→ **Aim of the task**
Starting from the line containing "focal_35mm: 14", give again every line through the end of the entries, word for word. Pictures stay out of the copy.
*** Given information Section Begins ***
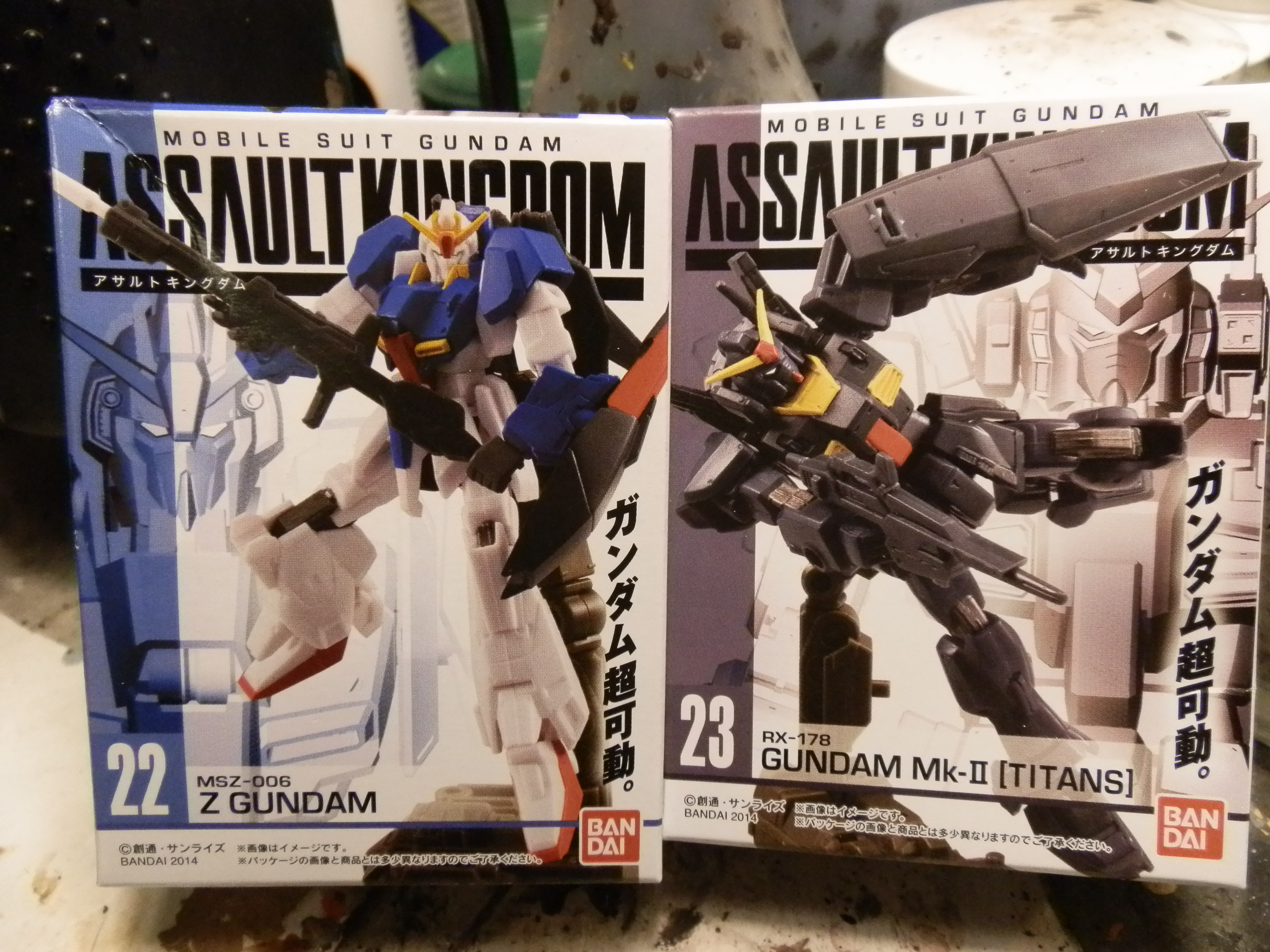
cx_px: 635
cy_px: 476
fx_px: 1027
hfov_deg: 63.4
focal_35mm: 28
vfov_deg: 49.7
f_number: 3.1
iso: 400
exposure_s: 1/125
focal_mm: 5
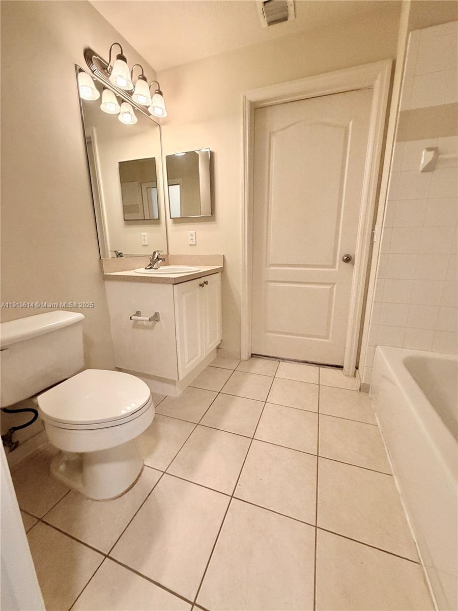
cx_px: 229
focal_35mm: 14
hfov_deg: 85.7
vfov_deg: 102.1
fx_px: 247
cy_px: 306
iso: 320
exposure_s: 1/120
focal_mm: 2.22
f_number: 2.2
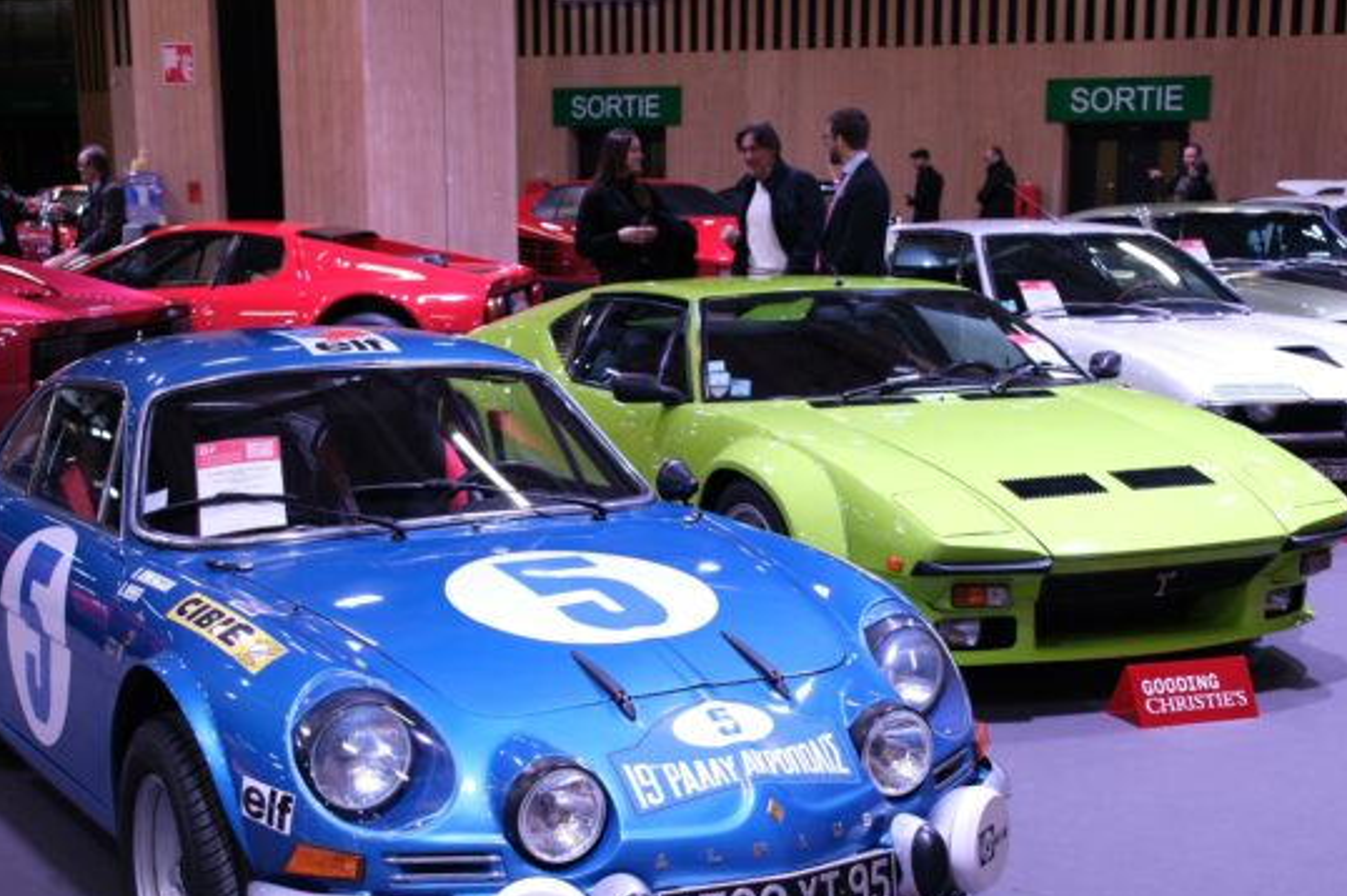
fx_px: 2019
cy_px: 604
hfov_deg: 36.9
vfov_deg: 24.9
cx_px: 695
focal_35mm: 54
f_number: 2.8
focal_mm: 24.5
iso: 160
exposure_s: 1/34
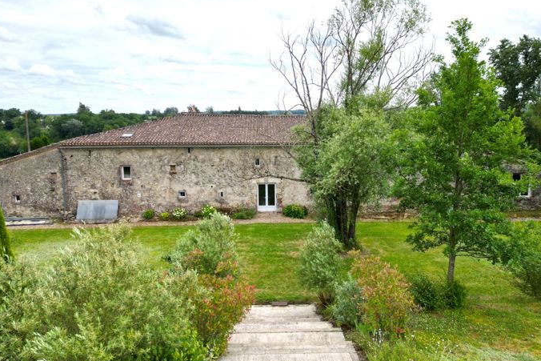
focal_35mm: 26
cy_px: 168
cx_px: 265
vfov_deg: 49.5
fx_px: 391
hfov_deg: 69.4
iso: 100
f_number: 1.7
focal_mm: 6.72
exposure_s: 1/2500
*** Given information Section Ends ***
→ **Solution for this exercise**
focal_35mm: 14
hfov_deg: 85.7
vfov_deg: 102.1
fx_px: 247
cy_px: 306
iso: 320
exposure_s: 1/120
focal_mm: 2.22
f_number: 2.2
fx_px: 2019
cy_px: 604
hfov_deg: 36.9
vfov_deg: 24.9
cx_px: 695
focal_35mm: 54
f_number: 2.8
focal_mm: 24.5
iso: 160
exposure_s: 1/34
focal_35mm: 26
cy_px: 168
cx_px: 265
vfov_deg: 49.5
fx_px: 391
hfov_deg: 69.4
iso: 100
f_number: 1.7
focal_mm: 6.72
exposure_s: 1/2500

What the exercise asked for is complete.